▶ _TASK SET_
a) List every number written in digits in the article about Julian Trujillo's bone marrow donation.
b) Extend the article about Julian Trujillo's bone marrow donation, picking up after its final sentence.

**** TEXT PROVIDED ****

Alumnus Julian Trujillo (’19) from Coppell, Texas, recently made a trip to Washington, D.C., to donate bone marrow after discovering he was a match to a 16-year-old girl with acute lymphoblastic leukemia.
Trujillo said he became involved with Be The Match, an organization that connects donors with those in need of a transplant, after they came to the University his sophomore year. Since then, he has received a couple of calls about potential matches, but it wasn’t until this past summer that he received THE call. In August he was informed he was indeed a match and would be flown to the District of Columbia to continue the donation process. In preparation for his donation, Trujillo completed a health checkup to confirm he was able to carry out the donation.
“I was pretty excited just because you sign up hoping you get an opportunity to help out, but you don’t really understand the process of how people become matches,” Trujillo said. “Just to have the opportunity to help someone was pretty cool.”
Trujillo was originally scheduled to go in August but was delayed until September due to the pandemic.
“The morning of I had to show up around 6 a.m. I was introduced to the doctor who proceeded to tell me they do this procedure upwards of 200 times a year, and the facility is number one in the country, so that was comforting.”

**** EXTRACTED INFORMATION ****

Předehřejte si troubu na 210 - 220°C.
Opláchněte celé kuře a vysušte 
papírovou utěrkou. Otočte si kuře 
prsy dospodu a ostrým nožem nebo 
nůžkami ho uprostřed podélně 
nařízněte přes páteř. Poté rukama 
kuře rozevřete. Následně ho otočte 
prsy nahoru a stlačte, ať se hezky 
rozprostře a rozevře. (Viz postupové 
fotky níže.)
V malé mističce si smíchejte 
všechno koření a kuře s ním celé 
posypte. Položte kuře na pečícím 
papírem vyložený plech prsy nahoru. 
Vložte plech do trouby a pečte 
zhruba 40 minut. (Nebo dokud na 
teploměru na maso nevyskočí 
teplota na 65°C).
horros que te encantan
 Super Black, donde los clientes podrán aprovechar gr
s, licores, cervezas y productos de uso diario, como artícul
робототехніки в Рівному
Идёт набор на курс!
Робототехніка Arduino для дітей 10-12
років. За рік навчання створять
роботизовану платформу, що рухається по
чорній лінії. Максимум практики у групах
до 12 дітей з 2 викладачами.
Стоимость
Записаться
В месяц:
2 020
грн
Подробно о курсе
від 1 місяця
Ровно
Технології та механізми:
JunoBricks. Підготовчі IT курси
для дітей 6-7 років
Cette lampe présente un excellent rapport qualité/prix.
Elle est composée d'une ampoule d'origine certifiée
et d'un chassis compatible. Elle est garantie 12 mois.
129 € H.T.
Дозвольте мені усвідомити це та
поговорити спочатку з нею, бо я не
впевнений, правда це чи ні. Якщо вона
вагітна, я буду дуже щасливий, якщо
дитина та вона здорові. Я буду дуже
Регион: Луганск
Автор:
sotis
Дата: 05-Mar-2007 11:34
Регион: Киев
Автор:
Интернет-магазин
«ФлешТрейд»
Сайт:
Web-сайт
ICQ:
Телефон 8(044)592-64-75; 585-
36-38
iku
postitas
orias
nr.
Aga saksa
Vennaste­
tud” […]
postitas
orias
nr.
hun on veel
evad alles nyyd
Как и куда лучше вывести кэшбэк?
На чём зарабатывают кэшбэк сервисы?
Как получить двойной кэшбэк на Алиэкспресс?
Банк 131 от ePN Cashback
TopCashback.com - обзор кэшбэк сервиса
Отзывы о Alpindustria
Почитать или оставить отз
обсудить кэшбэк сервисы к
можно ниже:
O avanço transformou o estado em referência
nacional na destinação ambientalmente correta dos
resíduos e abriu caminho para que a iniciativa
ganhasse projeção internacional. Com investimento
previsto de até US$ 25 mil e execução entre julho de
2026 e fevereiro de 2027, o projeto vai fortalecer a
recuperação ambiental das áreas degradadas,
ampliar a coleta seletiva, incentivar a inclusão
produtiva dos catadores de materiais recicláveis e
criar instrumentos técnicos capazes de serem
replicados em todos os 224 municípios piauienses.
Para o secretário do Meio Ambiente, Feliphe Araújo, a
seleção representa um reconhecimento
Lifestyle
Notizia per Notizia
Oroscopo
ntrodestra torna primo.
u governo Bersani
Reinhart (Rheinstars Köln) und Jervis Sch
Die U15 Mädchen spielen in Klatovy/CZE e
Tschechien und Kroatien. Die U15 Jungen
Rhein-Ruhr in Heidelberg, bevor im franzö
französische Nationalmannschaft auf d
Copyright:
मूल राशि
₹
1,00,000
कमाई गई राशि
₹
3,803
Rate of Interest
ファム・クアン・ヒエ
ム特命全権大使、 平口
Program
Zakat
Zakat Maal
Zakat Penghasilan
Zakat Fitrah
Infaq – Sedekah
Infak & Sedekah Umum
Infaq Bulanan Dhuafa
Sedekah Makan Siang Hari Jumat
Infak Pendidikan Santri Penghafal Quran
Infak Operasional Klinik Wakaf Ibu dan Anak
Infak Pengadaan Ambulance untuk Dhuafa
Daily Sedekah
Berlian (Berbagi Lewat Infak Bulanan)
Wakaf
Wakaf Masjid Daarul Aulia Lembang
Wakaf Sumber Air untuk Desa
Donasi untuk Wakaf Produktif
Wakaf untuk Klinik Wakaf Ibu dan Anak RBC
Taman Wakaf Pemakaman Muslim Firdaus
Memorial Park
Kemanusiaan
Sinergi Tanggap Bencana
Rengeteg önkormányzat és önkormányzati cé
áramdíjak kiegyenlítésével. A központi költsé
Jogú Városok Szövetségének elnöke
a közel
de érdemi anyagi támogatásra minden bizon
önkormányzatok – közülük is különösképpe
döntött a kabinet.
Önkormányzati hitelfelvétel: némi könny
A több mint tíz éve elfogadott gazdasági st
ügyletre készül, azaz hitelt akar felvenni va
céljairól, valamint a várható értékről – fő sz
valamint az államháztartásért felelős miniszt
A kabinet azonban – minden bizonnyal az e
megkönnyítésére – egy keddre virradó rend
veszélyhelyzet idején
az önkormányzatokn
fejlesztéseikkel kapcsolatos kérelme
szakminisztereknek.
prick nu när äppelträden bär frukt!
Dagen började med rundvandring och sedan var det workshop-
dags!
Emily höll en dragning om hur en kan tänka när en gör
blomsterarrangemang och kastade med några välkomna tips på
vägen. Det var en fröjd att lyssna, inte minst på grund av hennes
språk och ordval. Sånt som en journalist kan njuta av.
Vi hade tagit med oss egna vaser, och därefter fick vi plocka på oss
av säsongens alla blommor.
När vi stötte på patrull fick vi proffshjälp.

****

▶ _RESULTS OF THE TASKS_
a) ’19, 16, 6, 200

b)
The procedure took an hour and a half, during which the doctor retrieved bone marrow from Trujillo’s lower back. Other than a bandage covering the retrieval site and a sore throat from the intubation tube, Trujillo said he felt great and was allowed to go home a couple of hours later the same day.
Trujillo is allowed to communicate with the recipient through Be The Match, however, no information can be disclosed until a year after the donation date. Following his trip, Trujillo says it is definitely something he would consider doing again.
“At most, it is a minor inconvenience for me, but it can be life changing for someone else. It’s not really up for debate and completely selfish to think otherwise. You could be providing so many more future memories for thousands of people involved in the other person’s life. God sent his son to die on a cross to save my eternal life — the least I could do is give some bone marrow to try and help save her earthly life.”